Raising the Minimum Wage Will Cut Entry-Level Jobs
According to the Bureau of Labor Statistics, there are 80 million hourly paid workers in the United States. Only 221,000 hourly paid workers age 25 or over earn the federal minimum wage. That’s 0.27 percent, an extremely small number. Moreover, most people in minimum wage jobs remain in them for less than a year. They typically work at that level for a relatively brief training period before their pay goes up.
That’s a very different reality than the one described by Sen. Bernie Sanders and other Democrats this week when they introduced legislation to more than double the minimum wage. The way they describe it, there are millions of American families struggling to survive on $7.25 per hour. It isn’t true.
The truth is that minimum wage jobs have always been designed for younger workers with fewer skills and very little experience. They are entry-level jobs in the truest sense. The largest block of minimum wage worker are teenagers, of course — although, according to BLS, 96 percent of them make more than the federal minimum. The point that the Democrats are missing is that entry-level jobs are valuable in ways that can’t be measured in dollars and cents.
These are rungs on the ladder to the middle class. They are where young people acquire the skills, work habits, and responsibilities to move up to better jobs. There are millions of jobs in the economy that pay decent wages that do not require a college education. Jobs in manufacturing, the construction trades, food services, health care, energy, hospitality, retail management, and many other industries pay $50,000 a year and sometimes much higher. And in this economy, where workers are in high demand and wages are rising, there are more of those jobs available right now than there are people to fill them.
Raising the minimum wage to $15 per hour will hurt many of the people the Democrats say they care about. In fact, research by the University of Washington found that Seattle’s $15 minimum wage law, enacted several years ago, reduced employment and take-home pay. The study found that workers lost an average of $125 per month after the law took effect. That’s because employers could not absorb the increase. They were forced to reduce hours for their workers, which resulted in lower wages.
The youngest workers will be hit hardest. Doubling the minimum wage will make entry-level jobs more appealing to older workers looking to make a little extra money. With more experience, higher skills and maturity, they’ll be competing against younger candidates who’ll need more training and supervision.
In the end, robots will be the big winners. As technology advances and becomes cheaper to produce and deploy, many employers will seek to replace workers with automation.
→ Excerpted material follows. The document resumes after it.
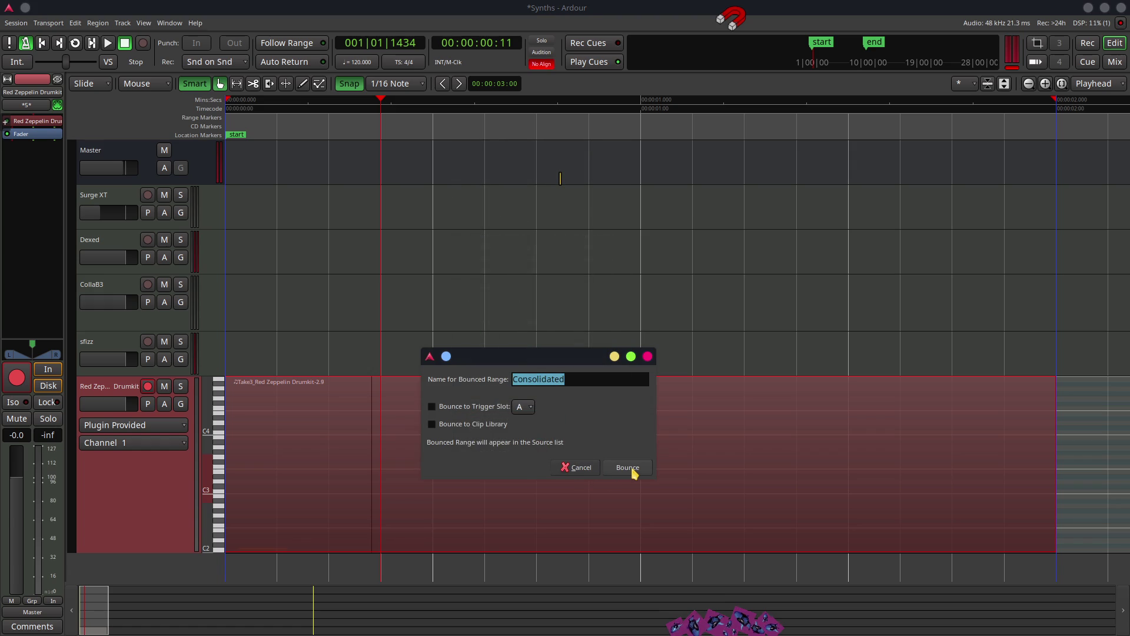
left_click(523, 411)
left_click(524, 411)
It’s happening now, and that trend will accelerate under policies that arbitrarily increase the cost of human labor.
Several years ago, the Job Creators Network launched a campaign, the “Fight for $50,” aimed at protecting jobs that pay $50,000 per year. That campaign suddenly has more urgency. The Democrats’ plan will raise the cost of entry-level labor beyond what many employers can pay. The result will be fewer opportunities for entry-level workers. Their path to better jobs will be cut off.
Small businesses everywhere will be hurt as well, but the places hit hardest will be Middle America, where incomes and the cost of living are much lower than they are in Seattle, New York City, San Francisco and other places where ideas like this are more fashionable than practical.
Members of Congress who genuinely care about entry-level workers and struggling families should reject the “Fight for $15” and join the “Fight for $50.” They should focus on policies that lead to more, not fewer, entry-level jobs.